В Фолкстоне мы сели на поезд до Фавершема в графстве Кент, где пересели на другой поезд. В поездах были обитые тканью сиденья, а не деревянные лавки, как в вагонах третьего класса, которые мы знали в Германии. Вагоны были выкрашены в ярко-зеленый и лаковый черный, как и локомотив, совсем непохожий на закопченные немецкие паровозы. У него даже были золотые полоски по бокам и на трубе. На дверях в вагонах были медные ручки. Поезд смотрелся очень празднично. Я удивился, как быстро он тронулся и покатился по сельской местности, которая больше напоминала парк, чем унылые картофельные, ржаные и спаржевые поля у Гарделегена. Английские коровы были коричневые с белым и толстые, а не тощие черно-белые, к которым я привык; еще там паслись овцы, козы и лошади, привольно скакавшие на опрятных полях, огороженных заборчиками. Железнодорожные станции были такие чистые, некоторые украшали цветы. Как будто я приехал на каникулы. В 1938 году сельский Кент выглядел прелестно с его зелеными пастбищами, белеными каменными домиками фермеров, аккуратными заборами и оградами высотой до груди. В первый день моей обретенной английской свободы было голубое утреннее небо с пуховыми белыми облаками. Я приехал в чудесный Новый Мир.

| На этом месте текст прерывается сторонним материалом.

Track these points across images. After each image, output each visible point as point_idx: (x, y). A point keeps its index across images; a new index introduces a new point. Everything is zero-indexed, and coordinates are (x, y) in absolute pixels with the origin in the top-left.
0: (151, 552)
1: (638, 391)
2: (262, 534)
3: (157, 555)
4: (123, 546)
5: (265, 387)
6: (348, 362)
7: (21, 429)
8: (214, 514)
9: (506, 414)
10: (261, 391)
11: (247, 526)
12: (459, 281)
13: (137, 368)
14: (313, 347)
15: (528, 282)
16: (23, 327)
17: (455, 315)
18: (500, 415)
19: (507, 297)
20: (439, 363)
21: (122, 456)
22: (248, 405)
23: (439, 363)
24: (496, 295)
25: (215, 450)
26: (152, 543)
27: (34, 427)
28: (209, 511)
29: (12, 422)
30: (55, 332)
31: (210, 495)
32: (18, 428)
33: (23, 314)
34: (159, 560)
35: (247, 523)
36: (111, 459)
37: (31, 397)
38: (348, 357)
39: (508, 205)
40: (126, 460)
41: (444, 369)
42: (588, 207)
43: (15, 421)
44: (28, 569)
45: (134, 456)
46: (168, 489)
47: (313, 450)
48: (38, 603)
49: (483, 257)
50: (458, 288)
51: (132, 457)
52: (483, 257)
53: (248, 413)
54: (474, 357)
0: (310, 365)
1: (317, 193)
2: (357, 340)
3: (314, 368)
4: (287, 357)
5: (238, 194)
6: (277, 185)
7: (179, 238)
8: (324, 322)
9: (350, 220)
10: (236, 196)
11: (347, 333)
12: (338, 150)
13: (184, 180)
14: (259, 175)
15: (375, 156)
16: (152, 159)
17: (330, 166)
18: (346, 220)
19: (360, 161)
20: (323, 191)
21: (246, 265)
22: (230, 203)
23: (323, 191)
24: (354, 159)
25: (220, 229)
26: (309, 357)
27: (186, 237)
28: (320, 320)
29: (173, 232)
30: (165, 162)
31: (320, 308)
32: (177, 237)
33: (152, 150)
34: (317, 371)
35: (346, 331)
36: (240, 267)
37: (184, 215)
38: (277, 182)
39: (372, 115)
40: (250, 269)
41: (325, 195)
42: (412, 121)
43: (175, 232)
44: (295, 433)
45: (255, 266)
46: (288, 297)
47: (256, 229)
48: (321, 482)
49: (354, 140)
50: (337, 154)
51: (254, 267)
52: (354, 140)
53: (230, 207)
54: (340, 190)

Нас встретил шофер, который говорил с акцентом – с кентским, как я узнал позднее, – и отвез в Новую Херлингенскую школу у Банс-Корта в деревне Оттерден рядом с Ленхемом. Извилистые дороги, по обе стороны огороженные высоким забором, привели нас к фасаду трехэтажной усадьбы с множеством окон, десятками труб и прелестным розовым садом впереди. Это было главное здание школы.
Мальчик моего возраста отвел меня в двухкомнатный домик между электрощитом и жильем шофера. Раньше в этих домиках, наверное, жили слуги владельца поместья. В нашем домике в двух комнатах располагалось четверо мальчиков. Я делил свою комнату с Габи Адлером, немцем, который проучился в школе несколько лет и бегло говорил по-английски. Питер Морли и еще один мальчик делили другую комнату в домике, простом, но по-домашнему уютном. Моему брату выделили кровать в общей спальне в большом доме с ребятами помладше. За ними приглядывала учительница и ее муж, который работал в плотницкой мастерской.